日頃、感動してきた言葉の数々を、モタ先生は本や講演を通じて、私たちにもおすそ分けしてくださってきたのです。
その秘訣は何だったのでしょう。
手帳に気に入った言葉をメモする
モタ先生、少年時代は、小づかいの大部分を日記帳購入に使い、日記をつけることを生きがいにしていました。
医者となって忙しくなってからは、手帳が日記がわりになりました。
その日記には、目にとまったこと、耳に入ってきたことは、どんどん書き留めておいたそうです。
そういう習慣は、様々な良い言葉を味わうこと、自分の心を豊かにしていくなど、様々な点で効果的です。
「ふと昔の手帳を開いてみると、そこには、私の心を引きつけた、さまざまな言葉も書いてある。
読み返すと、年齢とともに、同じ言葉も、さらに深く味わえるようになっていることに気づく。
以前より、もっと心を動かされることが増えてきた」
『続・いい言葉は、いい人生をつくる 』より
モタ先生は「痛み止めの言葉」をたくさんもっていた
▼いろいろな偉人・有名人の言葉があるのですが、私はむしろモタ先生自身の言葉に、ハッとしたり、なるほどと思ったりします。
●「生き方上手は、痛み止めの言葉をもっている」
さすが、お医者さんで、言語感覚の豊かな人の一言ですね。
モタ先生のように生き方上手の人は、思わぬ災難や不幸に出会っても、過度に落ち込むことも、悲しみをいつまでも引きずることもありません。
人間は倒れれば、痛さを感じるようにできています。
涙が流れることもあるかもしれません。
そんなとき、言葉がその人を癒し、力づけ、励まします。
そして、その人はまた立ち上がり、歩き始めることができるのです。
そんな言葉を、モタ先生はたくさんもっておられたのです。
▼痛み止めの言葉、元気になれる言葉、勇気がでる言葉、力がわいてくる言葉、やさしくなれる言葉、笑顔になれる言葉・・・
私も心が元気になれる良い言葉を見つけて、集めています。
それは、自分や誰かのための「薬箱」になるかもしれません。
●「生き方上手は、言葉の薬箱をもっている」
モタ先生は、「言葉の薬箱」をもっていて、その中から様々な言葉を私たちに届けてくださった方でした。
モタ先生、ありがとうございました。
私もモタ先生のように、「言葉の薬箱」(言葉の宝箱?)に言葉を集めて、どんどんまわりの人に届けていきたいと思います。

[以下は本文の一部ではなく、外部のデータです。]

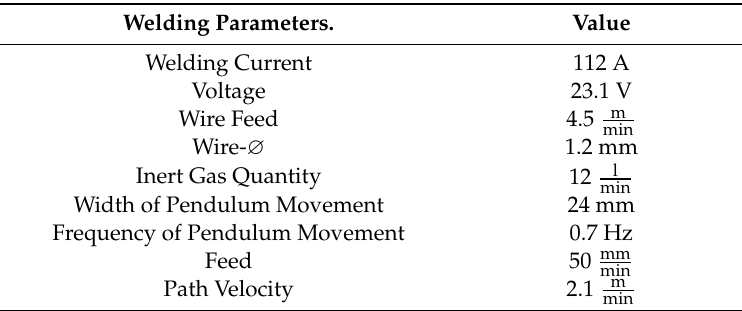
Figure 1. Wire arc additive manufacturing (WAAM) material: ( a ) semi-finished block products, ( b ) sampling plan for tensile specimens with directional designation related to the weld layers, ( c ) regions for micrographs (A and C), path for hardness measurements (B), and points for residual stress determinations (D1 to D3). Table 1. Parameters of the manufacturing process.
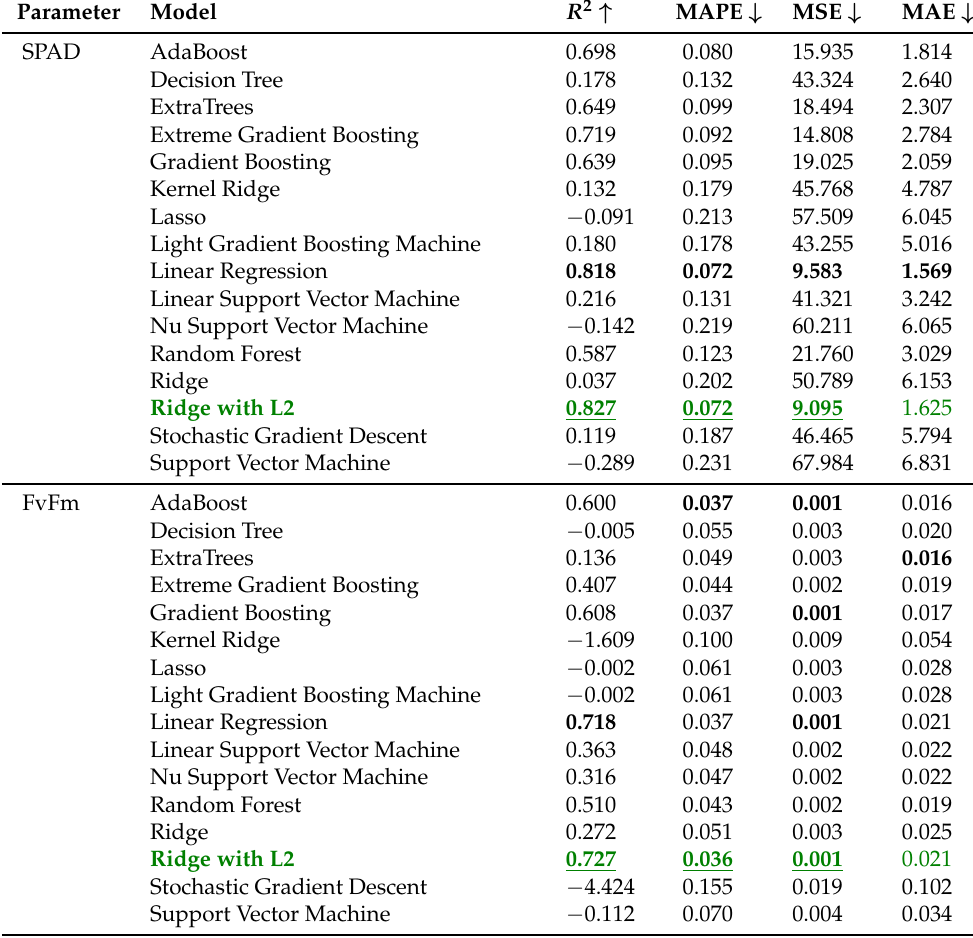
Table 7. Performance of the investigated machine learning models for each chlorophyll-related parameter of interest. The best results obtained using the baseline machine learning models are boldfaced in black , whereas the model with further regularization is indicated in green (if it resulted in the best metric value across all models, the values are boldfaced and underlined). We indicate if the metric should be minimized ( ↓ ) or maximized ( ↑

言葉の薬箱から、その人が元気になれる言葉をあげよう。
「言葉の薬箱」は「言葉の宝箱」でもあります。 (^.^)
【出典】斎藤 茂太 (著)『続・いい言葉は、いい人生をつくる 』(成美文庫)
斎藤 茂太プロフィール
1916年~2006年。東京生まれ。医学博士。精神科医。斎藤病院名誉会長。そのほか、日本精神科病院協会名誉会長、日本ペンクラブ理事、旅行作家協会会長など多数の要職を兼務。
明晰な頭脳と柔らかい発想で、人生を上機嫌に生きる名手。
人間味あふれる話し方、卓越した人柄で多くの人を魅了してきました。
歌人・斎藤茂吉の長男。作家・北杜夫の実兄でもあります。